Change listing data
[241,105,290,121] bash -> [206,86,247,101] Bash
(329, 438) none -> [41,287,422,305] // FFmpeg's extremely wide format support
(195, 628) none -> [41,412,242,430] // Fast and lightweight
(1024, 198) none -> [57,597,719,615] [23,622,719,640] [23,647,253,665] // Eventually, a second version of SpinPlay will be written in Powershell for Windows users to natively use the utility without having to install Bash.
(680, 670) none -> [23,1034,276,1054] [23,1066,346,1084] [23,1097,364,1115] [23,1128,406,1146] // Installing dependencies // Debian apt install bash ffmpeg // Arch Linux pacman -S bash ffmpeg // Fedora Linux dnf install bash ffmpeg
* * *
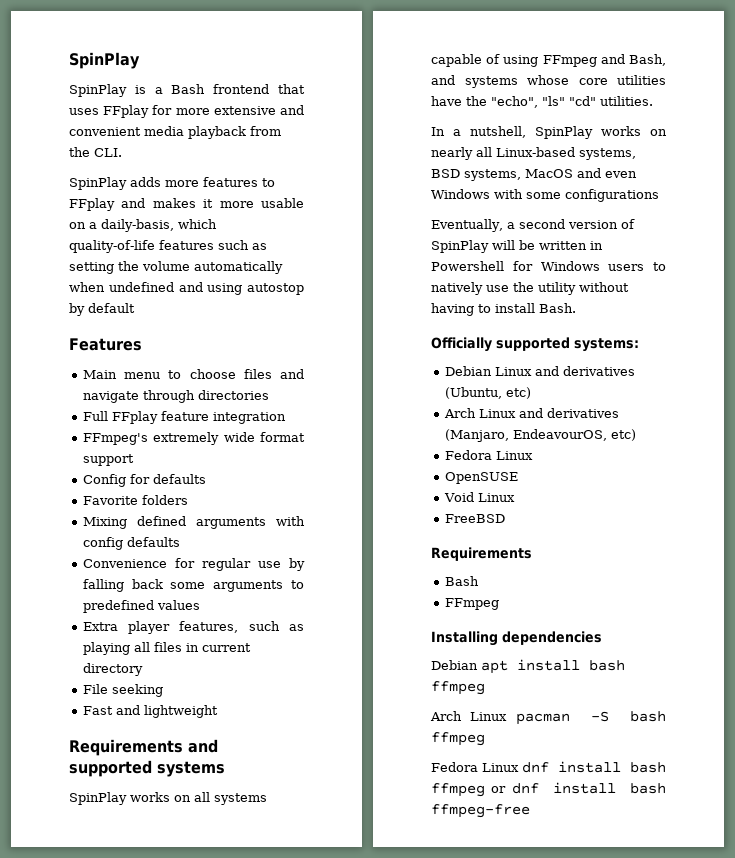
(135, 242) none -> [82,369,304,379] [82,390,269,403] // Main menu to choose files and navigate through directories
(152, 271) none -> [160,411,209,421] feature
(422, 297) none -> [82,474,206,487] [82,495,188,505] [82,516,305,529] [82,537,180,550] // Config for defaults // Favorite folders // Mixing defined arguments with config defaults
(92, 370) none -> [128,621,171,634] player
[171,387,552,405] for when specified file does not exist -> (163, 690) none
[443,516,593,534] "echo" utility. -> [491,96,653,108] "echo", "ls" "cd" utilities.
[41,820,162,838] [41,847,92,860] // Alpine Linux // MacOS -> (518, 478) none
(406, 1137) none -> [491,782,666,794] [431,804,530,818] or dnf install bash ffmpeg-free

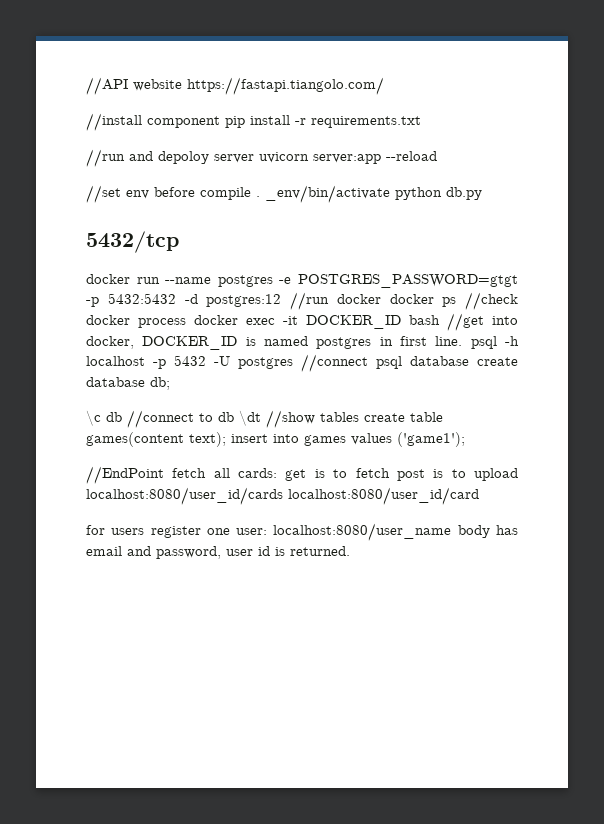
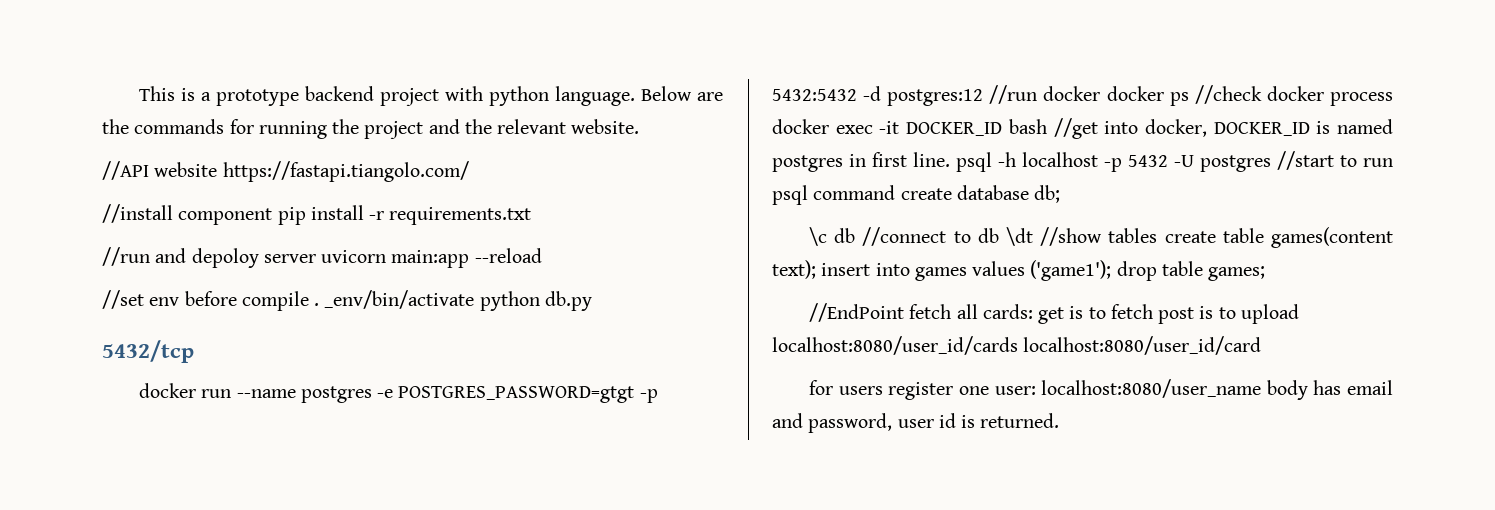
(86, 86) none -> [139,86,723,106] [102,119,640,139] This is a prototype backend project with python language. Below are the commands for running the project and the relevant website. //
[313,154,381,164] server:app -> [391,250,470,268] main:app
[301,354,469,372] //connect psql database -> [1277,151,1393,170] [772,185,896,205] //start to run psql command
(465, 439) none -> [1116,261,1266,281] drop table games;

Problem requirements> Both end lines included, restate word for word the lines above from the line with "(92, 370) none -> [128,621,171,634] player" to the line with "(406, 1137) none", and nothing else.

Exercise output>
(92, 370) none -> [128,621,171,634] player
[171,387,552,405] for when specified file does not exist -> (163, 690) none
[443,516,593,534] "echo" utility. -> [491,96,653,108] "echo", "ls" "cd" utilities.
[41,820,162,838] [41,847,92,860] // Alpine Linux // MacOS -> (518, 478) none
(406, 1137) none -> [491,782,666,794] [431,804,530,818] or dnf install bash ffmpeg-free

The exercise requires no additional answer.